(Dataset entries)

═══

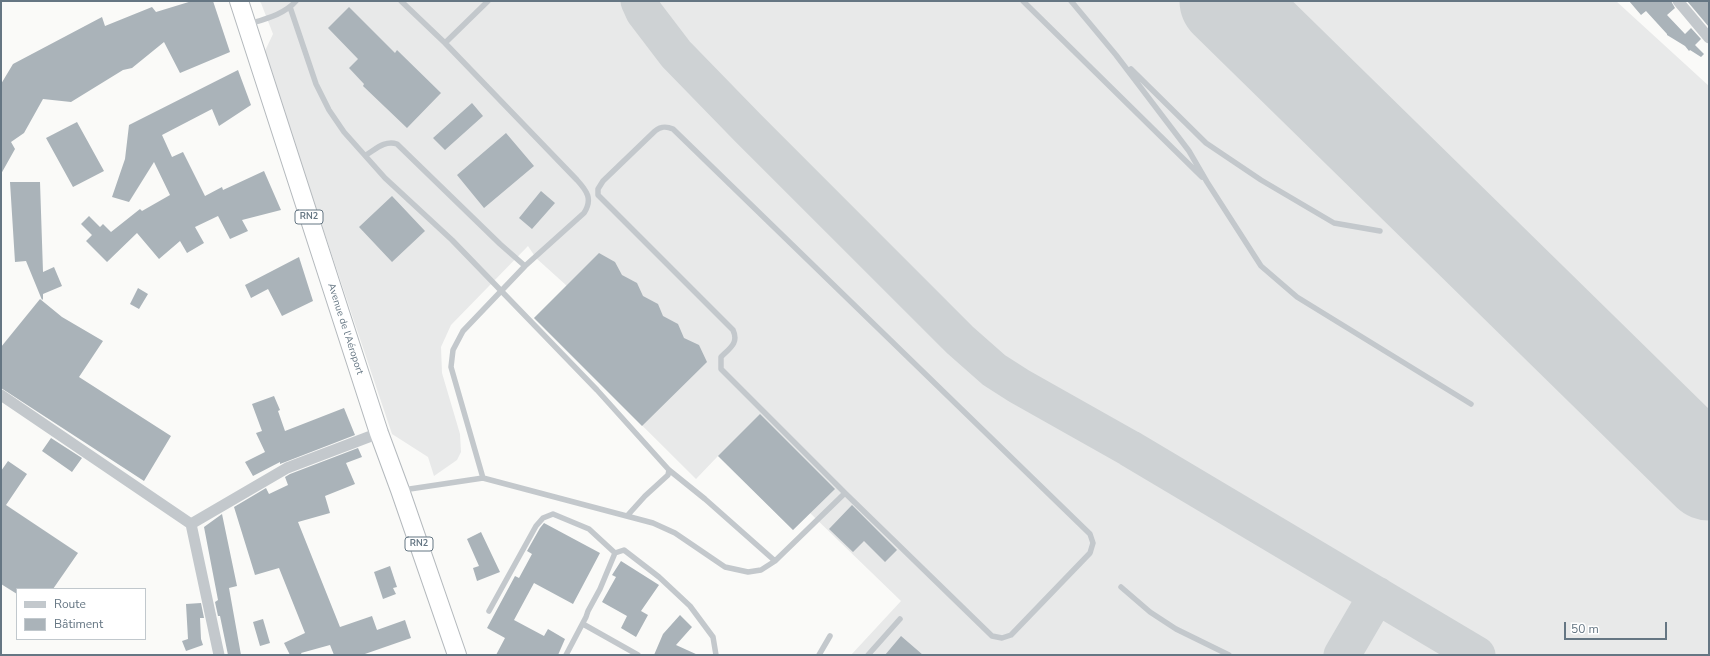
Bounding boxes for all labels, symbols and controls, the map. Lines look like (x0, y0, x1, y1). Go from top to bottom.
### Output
road number: RN2 (295, 210, 323, 224)
street label: Avenue de l'Aéroport (325, 282, 365, 376)
road number: RN2 (405, 537, 433, 551)
legend (16, 588, 146, 640)
text: Route (54, 596, 86, 612)
scale bar (1566, 614, 1669, 640)
text: Bâtiment (54, 616, 103, 632)
text: 50 m (1571, 621, 1599, 637)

═══

▸ **GOAL OF THE EXERCISE**:
The records above should be written out exactly, and the images dropped.

▸ **REPLY**:
Bounding boxes for all labels, symbols and controls, the map. Lines look like (x0, y0, x1, y1). Go from top to bottom.
### Output
road number: RN2 (295, 210, 323, 224)
street label: Avenue de l'Aéroport (325, 282, 365, 376)
road number: RN2 (405, 537, 433, 551)
legend (16, 588, 146, 640)
text: Route (54, 596, 86, 612)
scale bar (1566, 614, 1669, 640)
text: Bâtiment (54, 616, 103, 632)
text: 50 m (1571, 621, 1599, 637)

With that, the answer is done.